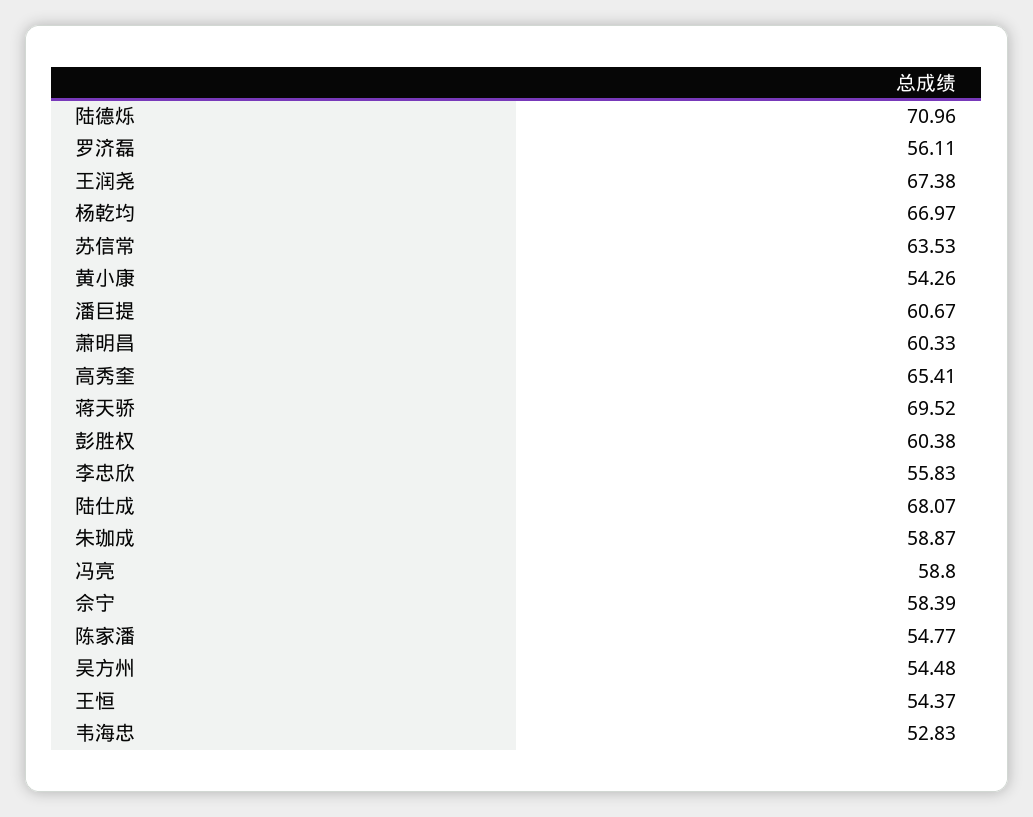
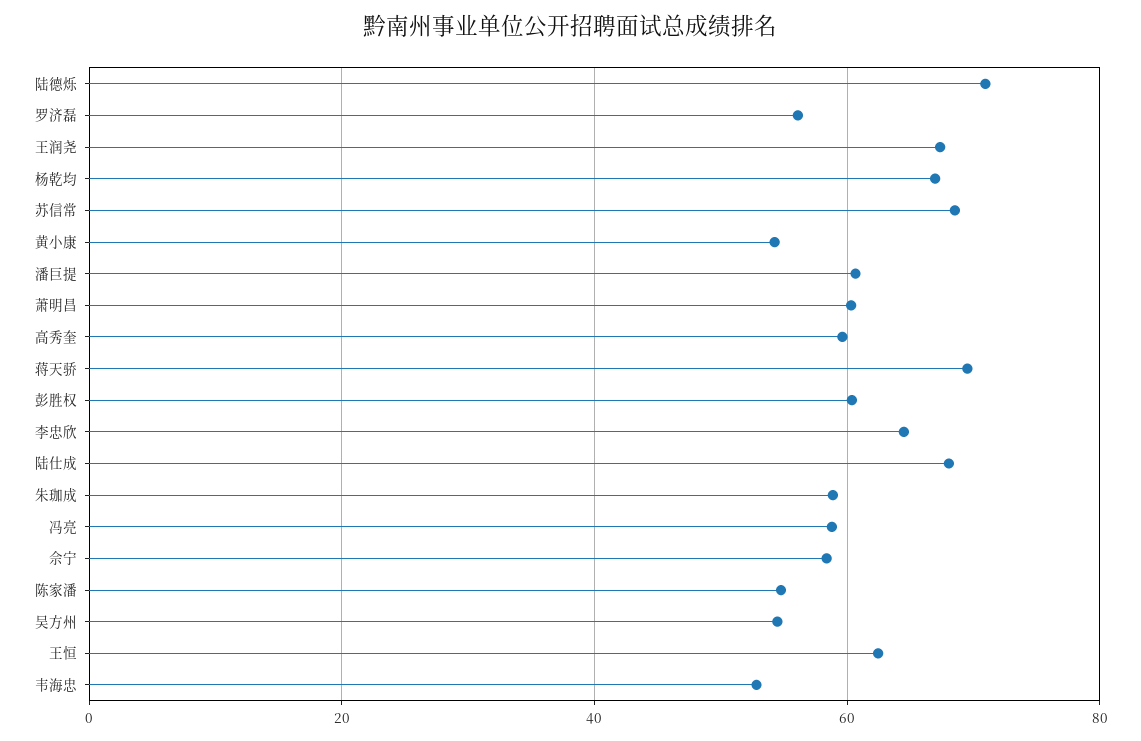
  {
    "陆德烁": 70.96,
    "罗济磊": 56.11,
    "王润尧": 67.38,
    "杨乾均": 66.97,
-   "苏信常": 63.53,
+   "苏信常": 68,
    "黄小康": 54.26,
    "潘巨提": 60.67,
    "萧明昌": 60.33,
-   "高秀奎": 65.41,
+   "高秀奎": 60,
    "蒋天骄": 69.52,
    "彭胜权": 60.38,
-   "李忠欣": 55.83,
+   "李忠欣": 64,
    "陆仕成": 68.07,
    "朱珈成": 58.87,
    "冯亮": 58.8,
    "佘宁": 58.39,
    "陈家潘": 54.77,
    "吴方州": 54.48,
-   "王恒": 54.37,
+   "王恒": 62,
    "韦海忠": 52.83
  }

════

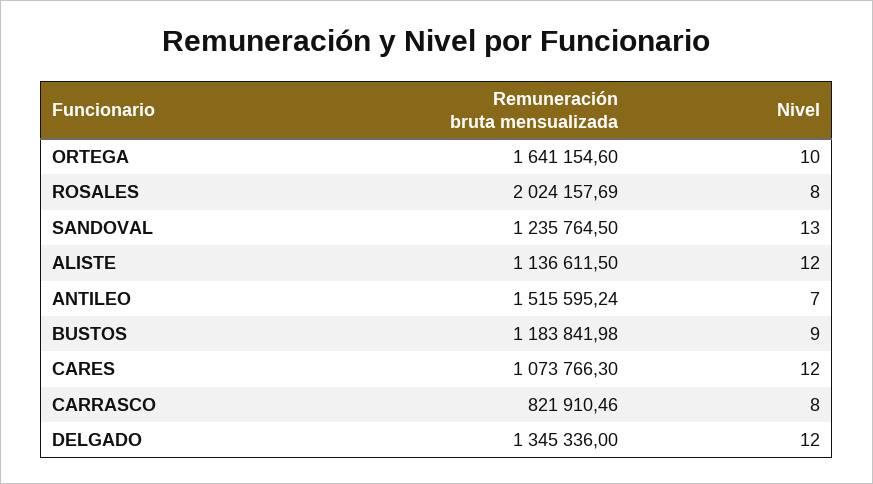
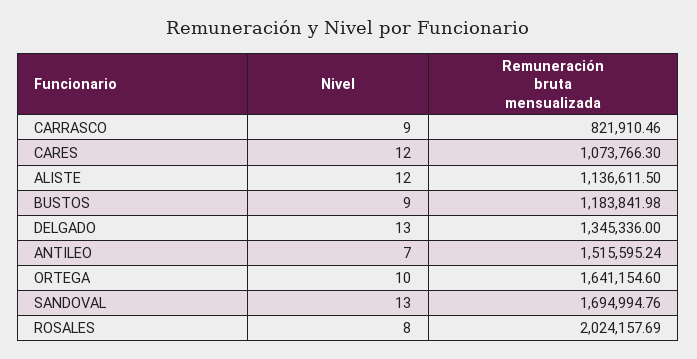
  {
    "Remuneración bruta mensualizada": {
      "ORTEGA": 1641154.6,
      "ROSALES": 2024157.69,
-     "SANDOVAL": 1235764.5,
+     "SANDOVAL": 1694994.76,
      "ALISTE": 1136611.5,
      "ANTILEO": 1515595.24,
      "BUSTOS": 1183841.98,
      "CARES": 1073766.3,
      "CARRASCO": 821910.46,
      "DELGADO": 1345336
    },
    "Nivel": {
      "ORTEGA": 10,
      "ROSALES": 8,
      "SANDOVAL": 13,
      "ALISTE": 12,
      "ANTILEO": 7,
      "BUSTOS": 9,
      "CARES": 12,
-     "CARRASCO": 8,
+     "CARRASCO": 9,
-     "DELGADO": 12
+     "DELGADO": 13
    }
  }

════

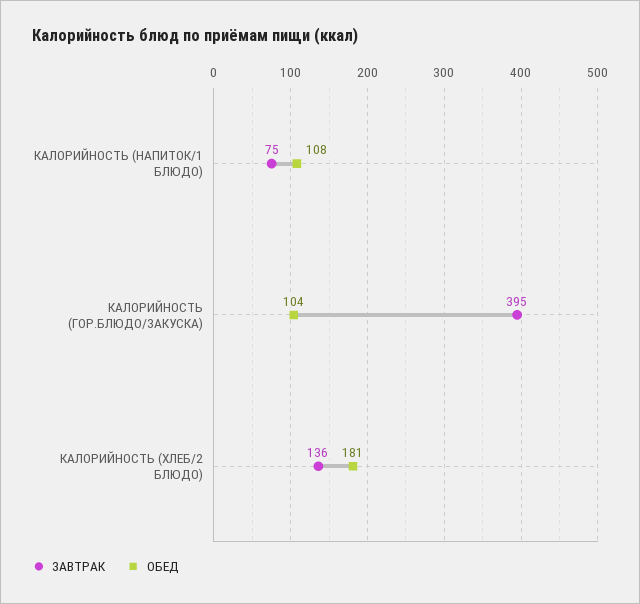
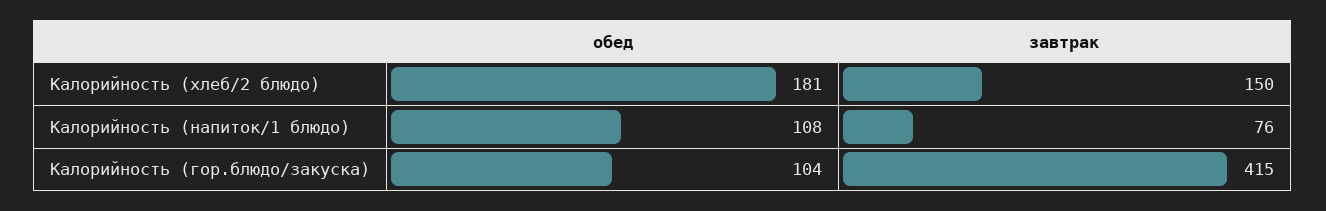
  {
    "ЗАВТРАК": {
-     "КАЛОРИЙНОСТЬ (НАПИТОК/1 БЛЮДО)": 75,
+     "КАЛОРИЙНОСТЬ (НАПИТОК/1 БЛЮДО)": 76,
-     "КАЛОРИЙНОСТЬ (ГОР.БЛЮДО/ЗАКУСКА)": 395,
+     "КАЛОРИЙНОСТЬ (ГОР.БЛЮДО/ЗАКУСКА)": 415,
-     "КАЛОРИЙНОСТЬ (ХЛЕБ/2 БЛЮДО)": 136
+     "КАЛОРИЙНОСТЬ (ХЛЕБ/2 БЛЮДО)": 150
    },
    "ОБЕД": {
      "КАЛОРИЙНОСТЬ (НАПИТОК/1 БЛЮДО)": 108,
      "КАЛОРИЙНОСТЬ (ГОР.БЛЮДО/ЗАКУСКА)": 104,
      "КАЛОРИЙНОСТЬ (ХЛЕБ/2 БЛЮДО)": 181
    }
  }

════

## What you have to do
Report each line of the data in which "ЗАКУСКА" occurs.

## The answer
-     "КАЛОРИЙНОСТЬ (ГОР.БЛЮДО/ЗАКУСКА)": 395,
+     "КАЛОРИЙНОСТЬ (ГОР.БЛЮДО/ЗАКУСКА)": 415,
      "КАЛОРИЙНОСТЬ (ГОР.БЛЮДО/ЗАКУСКА)": 104,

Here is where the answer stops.